I must say I’m feeling much better already! Tell me if this is a good representation, though!

On the wife looking Hispanic

So the wife had mentioned to me sometime in the past that many people here in Barcelona mistake her to be Hispanic, and instinctively talk to her in Spanish, which she is not very good at (though she is much better than me, and is taking regular lessons in her university). She claimed that it was because of her skin colour (“fair” by Indian standards, but much darker than white), and “features”.

Now, as far as I can see, she has no Hispanic blood. She is a born and thoroughbred Gult (though her ancestors migrated to Karnataka generations ago). So when she first mentioned this to me a few months back, I didn’t particularly believe her.

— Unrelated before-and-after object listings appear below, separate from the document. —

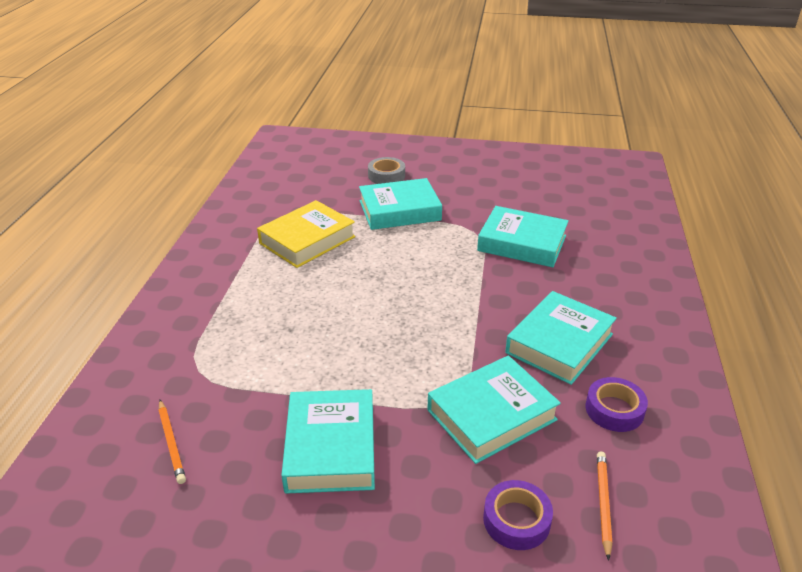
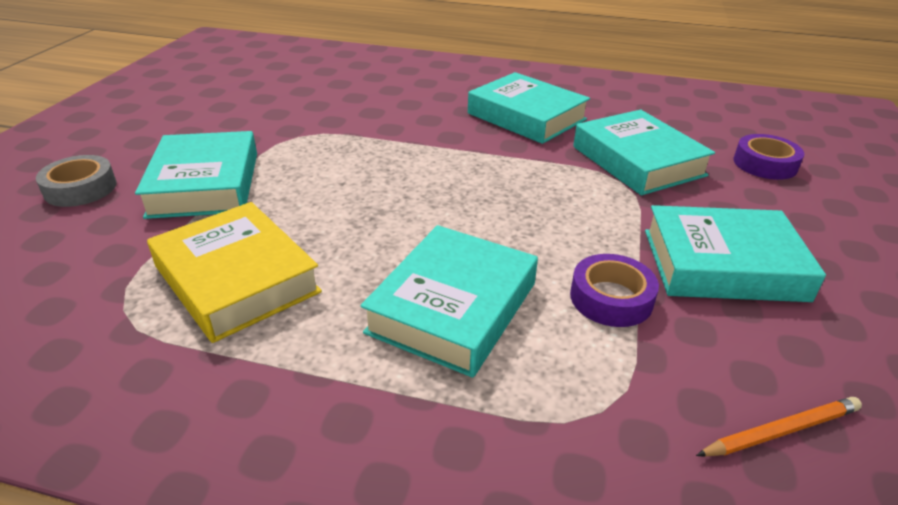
camera: 85 degrees left, 0 degrees up
turquoise book [477,206,569,267] -> turquoise book moved to [360,225,538,378]
purple tape [586,377,648,432] -> purple tape moved to [570,254,659,327]
orange pencil [597,452,612,561] -> none

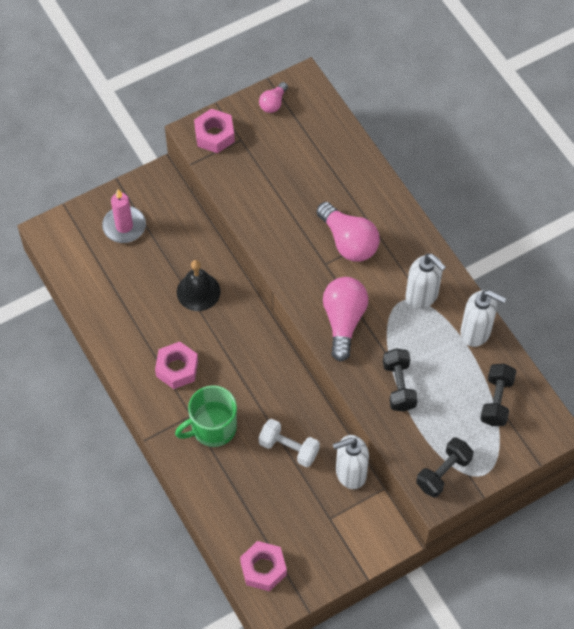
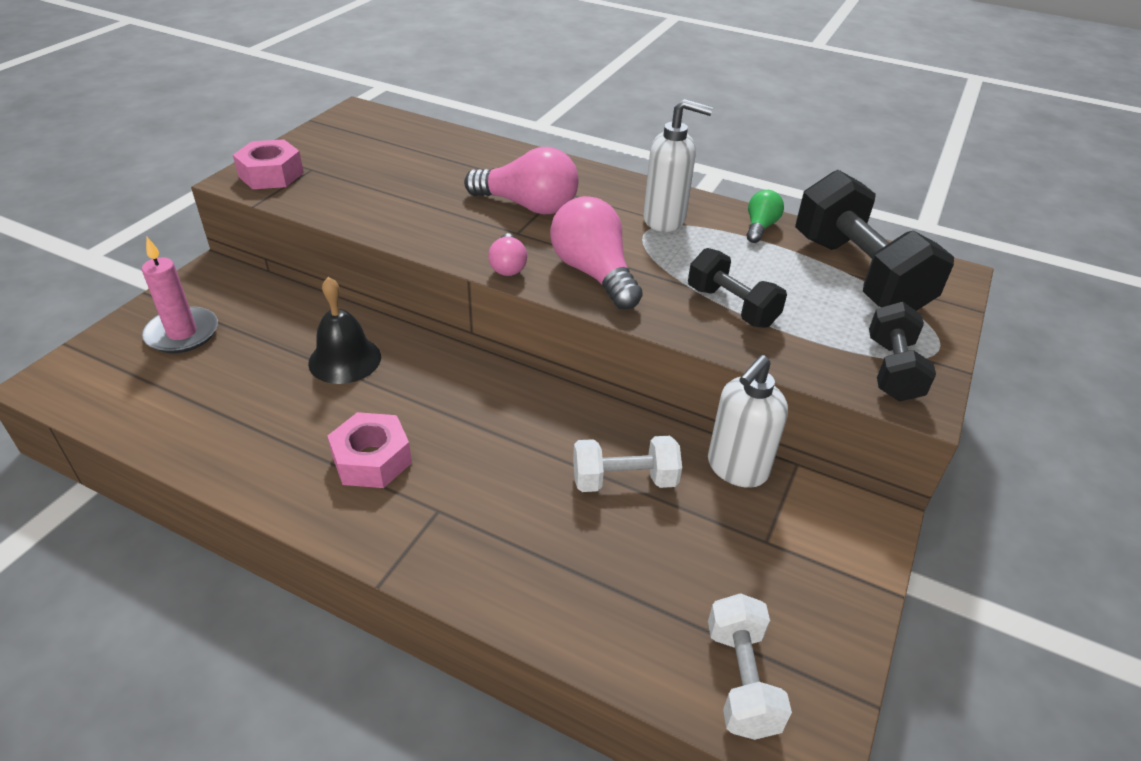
camera: 35 degrees left, 20 degrees down
green mug [175,385,237,447] -> none
pink nut [240,541,287,591] -> white dumbbell [708,593,792,740]
pink light bulb [259,82,288,113] -> pink light bulb moved to [488,233,527,276]
white soap dispenser [460,290,506,347] -> green light bulb [747,190,784,243]
black dumbbell [480,364,516,426] -> black dumbbell [795,170,954,311], size x1.77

And then it happened last night.

We were taking a RyanAir flight from Budapest to Barcelona. I was in the aisle seat and she was in the middle seat, and as the drinks cart passed by us, I asked for a Coke (and was offered a Pepsi, and must mentioned that the Pepsi I thus got is nowhere similar to the oversweet Pepsi we get in India. It was actually good), and held a conversation with the steward for over two minutes, speaking in English all the time.

Once the steward had handed me the can of Pepsi and two glasses with ice, the stewardess on the other side of the drinks cart said “that would be two Euros fifty”. Since I wasn’t carrying money (our division of labour (and hedge) during the trip was that I carried the local currency and debit card, while the wife carried Euros), the wife shuffled into her pocket for change.

The stewardess promptly noticed this and immediately said “dos cincuenta” – Spanish for “two fifty”. Clearly she thought the wife was Hispanic! And it is not that the stewardess hadn’t heard me speak to the steward all the time so far, in fairly chaste English!

This must go down as a bizarre occurrence, except that from what the wife tells me this is a rather common issue with her. And she treats this as a feature, not a bug.